(Stored data entries)

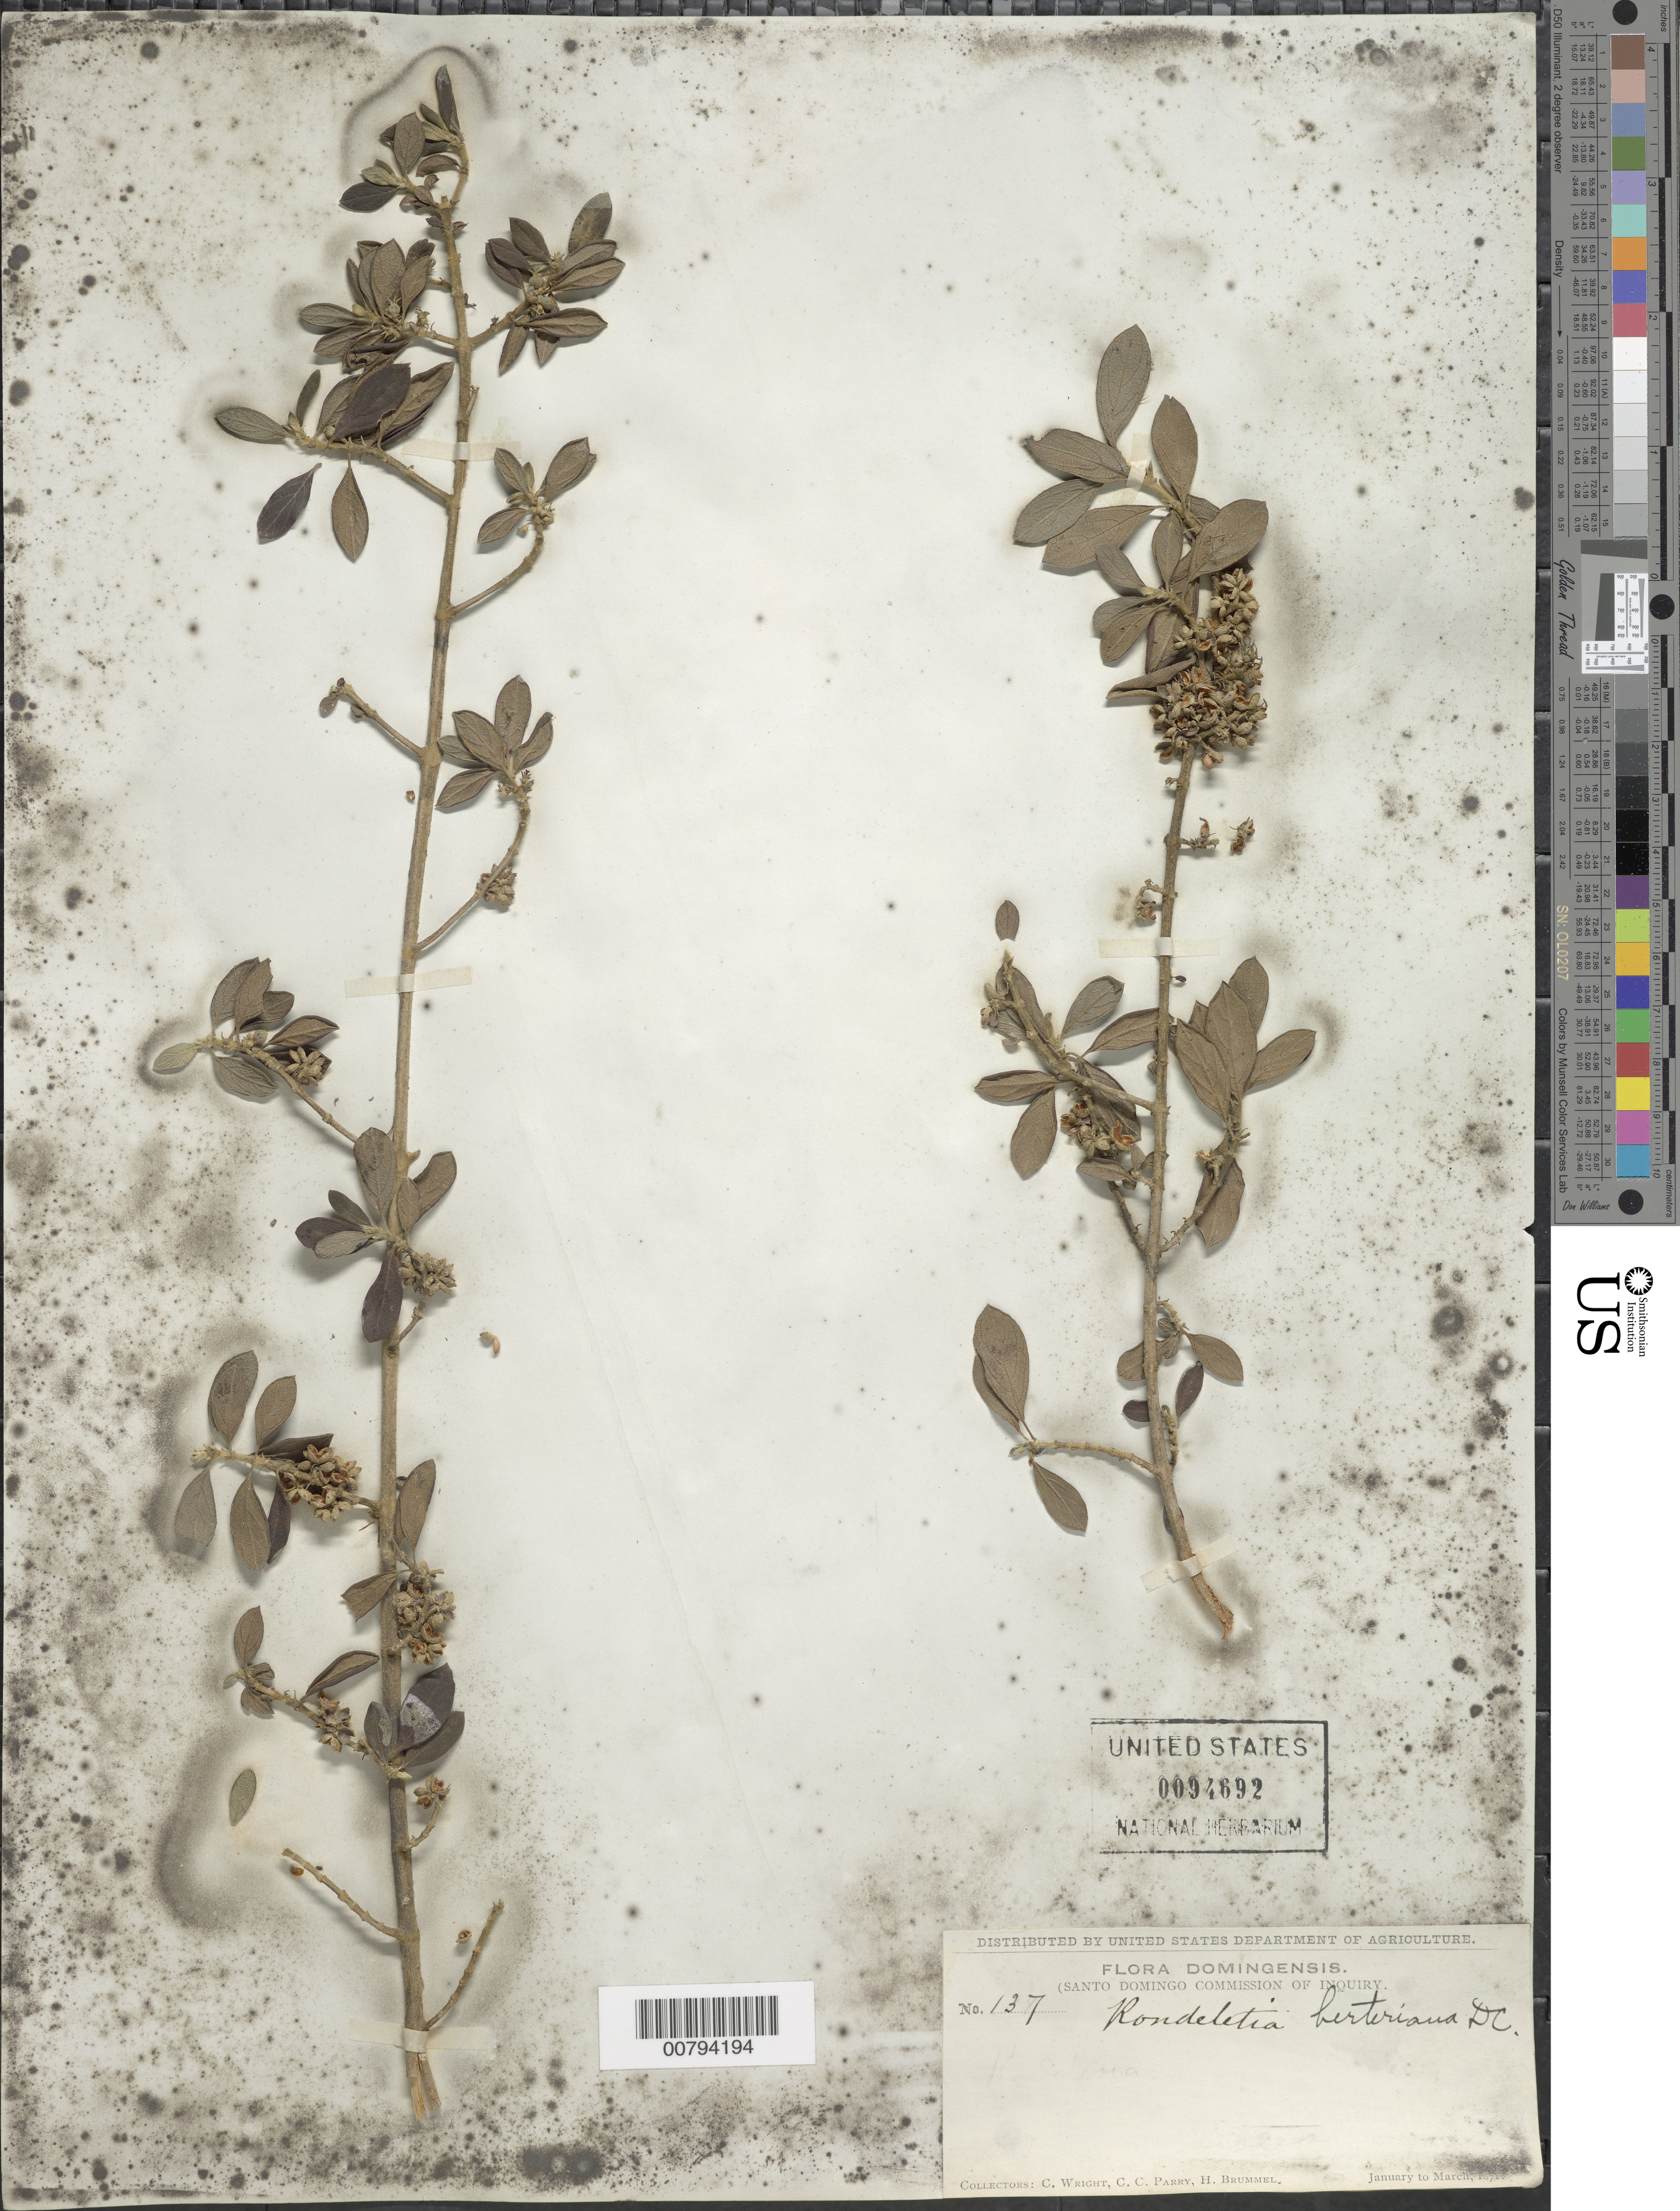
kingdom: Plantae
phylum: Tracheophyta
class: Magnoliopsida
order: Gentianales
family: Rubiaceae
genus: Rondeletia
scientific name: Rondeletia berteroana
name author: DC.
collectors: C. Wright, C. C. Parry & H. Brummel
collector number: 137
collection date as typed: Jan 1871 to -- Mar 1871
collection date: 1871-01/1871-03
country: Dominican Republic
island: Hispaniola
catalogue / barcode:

Request =
Rewrite the part of the entries that opens with the line containing "order: Gentianales" and runs to the end of the entries, swapping "country" for "nation" and leaving everything else unchanged.

Result of the task =
order: Gentianales
family: Rubiaceae
genus: Rondeletia
scientific name: Rondeletia berteroana
name author: DC.
collectors: C. Wright, C. C. Parry & H. Brummel
collector number: 137
collection date as typed: Jan 1871 to -- Mar 1871
collection date: 1871-01/1871-03
nation: Dominican Republic
island: Hispaniola
catalogue / barcode:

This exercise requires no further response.